José Altafini, oggi 86 anni, è stato campione del mondo con la maglia del Brasile nel 1958 in Svezia.
A Napoli per sette anni ha realizzato 71 reti in 180 presenze. Nel suo palmares ha 4 scudetti, due vinti con il Milan (con cui ha conquistato anche la Coppa dei Campioni) e due con la Juventus. I napoletani lo ricordano ancora oggi per quel gol quasi allo scadere con la maglia bianconera che regalò lo scudetto alla Juventus invece che al Napoli nella primavera del ’75. Arrivò all’ombra del Vesuvio con Omar Sivori, entrambi acquistati da Roberto Fiore e fu subito record di abbonamenti con oltre 70mila tifosi al San Paolo.
«Ad Alessandria, un posto centrale per me che lavoro tra Bergamo, Milano, Torino e Parma. Attualmente lavoro con un’azienda che produce campi di erba sintetica e sono testimonial per un’agenzia di scommesse».
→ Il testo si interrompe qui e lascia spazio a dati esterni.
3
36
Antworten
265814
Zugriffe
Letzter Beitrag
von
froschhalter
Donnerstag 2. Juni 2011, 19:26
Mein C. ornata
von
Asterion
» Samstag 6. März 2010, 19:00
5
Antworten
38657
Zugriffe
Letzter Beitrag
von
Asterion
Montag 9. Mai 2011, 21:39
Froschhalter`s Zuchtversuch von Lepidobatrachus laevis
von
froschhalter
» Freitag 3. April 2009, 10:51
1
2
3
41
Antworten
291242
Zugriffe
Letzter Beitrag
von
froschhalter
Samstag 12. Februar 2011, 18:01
Come vede il Napoli in questa stagione?«Quando ho visto che nella prima partita a Verona ha perso 3-0 ho capito che a volte i giocatori hanno bisogno di essere incentivati e sgridati. Credo che la squadra sia buona. Ho visto la partita con l’Inter e mi è piaciuta ma quest’anno sono venute fuori Fiorentina e Atalanta e le pretendenti sono tante. Sarà un’annata difficile ma il Napoli ha la possibilità di vincere».
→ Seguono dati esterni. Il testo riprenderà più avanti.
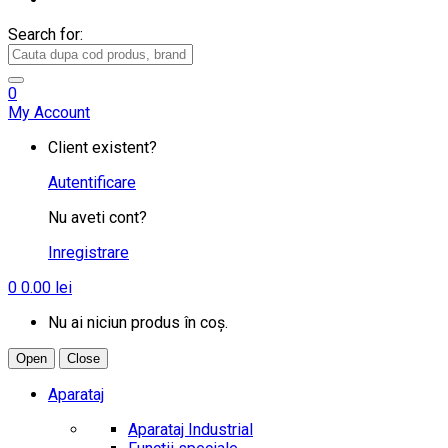
Search for:
0
My Account
Client existent?
Autentificare
Nu aveti cont?
Inregistrare
0
0.00
lei
Nu ai niciun produs în coș.
Open
Close
Aparataj
Aparataj Industrial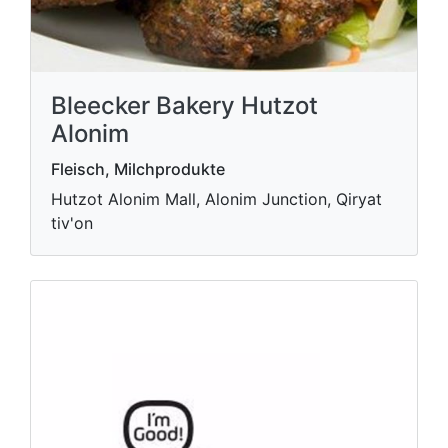
Bleecker Bakery Hutzot
Alonim
Fleisch, Milchprodukte
Hutzot Alonim Mall, Alonim Junction, Qiryat
tiv'on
E la Juventus?«Non la guardo mai perché mia moglie Annamaria tifa per il Napoli come suo figlio Andrea. Quindi guardiamo solo le partite degli azzurri a casa nostra. Se guardo altro mi cacciano fuori».
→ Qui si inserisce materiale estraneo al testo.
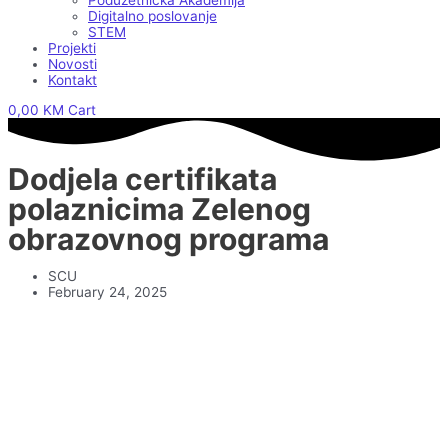
Poduzetnička Akademija
Digitalno poslovanje
STEM
Projekti
Novosti
Kontakt
0,00
KM
Cart
Dodjela certifikata
polaznicima Zelenog
obrazovnog programa
SCU
February 24, 2025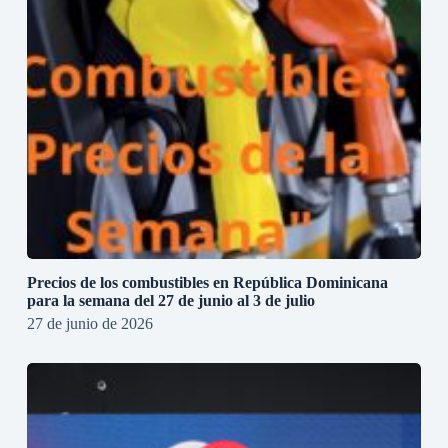
Precios de los combustibles en República Dominicana
para la semana del 27 de junio al 3 de julio
27 de junio de 2026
Com’è cambiato il calcio oggi rispetto ai suoi tempi?«Vedo solo le belle partite. Ultimamente il calcio italiano mi annoia soprattutto nei passaggi all’indietro. Odio che il portiere tocchi palla. Vedo molto invece il campionato inglese».
Le piace Conte?«Abitavamo a pochi passi di distanza a Torino ed ogni tanto ci vedevamo al bar per un caffè. Ha una grinta pazzesca. Non è sbagliato dire che se ha vinto tanto è tutto meritato. Non le manda a dire a nessuno e quando ho saputo che sarebbe venuto a Napoli ho pensato: chissà se andrà d’accordo con De Laurentiis…».
Ranieri a 73 anni torna sulla panchina della Roma. Nel calcio non ci si ferma mai.«Gli auguro ogni bene, tranne domenica (ride). È una persona stupenda, mi piace perché è pacato».
Nel calcio di cosa c’è più bisogno?«Del bastone e della carota. Non si può sempre picchiare ma neanche essere troppo remissivi».
Lei è stato un centravanti fortissimo tecnicamente. Usava il piede destro e sinistro. Era esplosivo e forte in acrobazia.«Se sta per chiedermi chi è il più forte di sempre io le rispondo che non mi piace fare una classifica».
E quindi chi sceglie tre Pelé e Maradona?«Rispondo che c’è un gruppo di giocatori come Pelé, Maradona, Messi e Ronaldo il fenomeno. Poi ci sono gli altri. Però devo dirle una cosa».
Prego.«Il mio più grande rammarico è che un presidente come Roberto Fiore, un allenatore come Bruno Pesaola e giocatori come Juliano, Sivori, Montefusco e Improta non abbiano vinto lo scudetto qui a Napoli».
Perché andò via?«Perché non mi hanno trattenuto e perché da sette anni non partecipavo alla Coppa dei Campioni che mi mancava molto. Mi cercarono Roma, Sampdoria, Fiorentina e Milan ma avevo già firmato con la Juventus che era l’unica italiana a giocare la coppa. Per me era la più bella manifestazione che potesse esistere, più del Mondiale. Perché erano le partite che dovevi vincere a tutti i costi non come oggi che c’è la classifica».
Quanto le è dispiaciuto quel soprannome di core ‘ngrato?«Hanno ragione perché ho fatto gol. Ma in quella partita vorrei ricordare che in campo c’erano tre ex napoletani: Dino Zoff, Oscar Damiani e io. Vincevamo 1-0 con un gol di Franco Causio, poi ci fu un tiro di Juliano e Zoff fece una parata strepitosa. Perché nessuno lo ha mai chiamato core ‘ngrato?».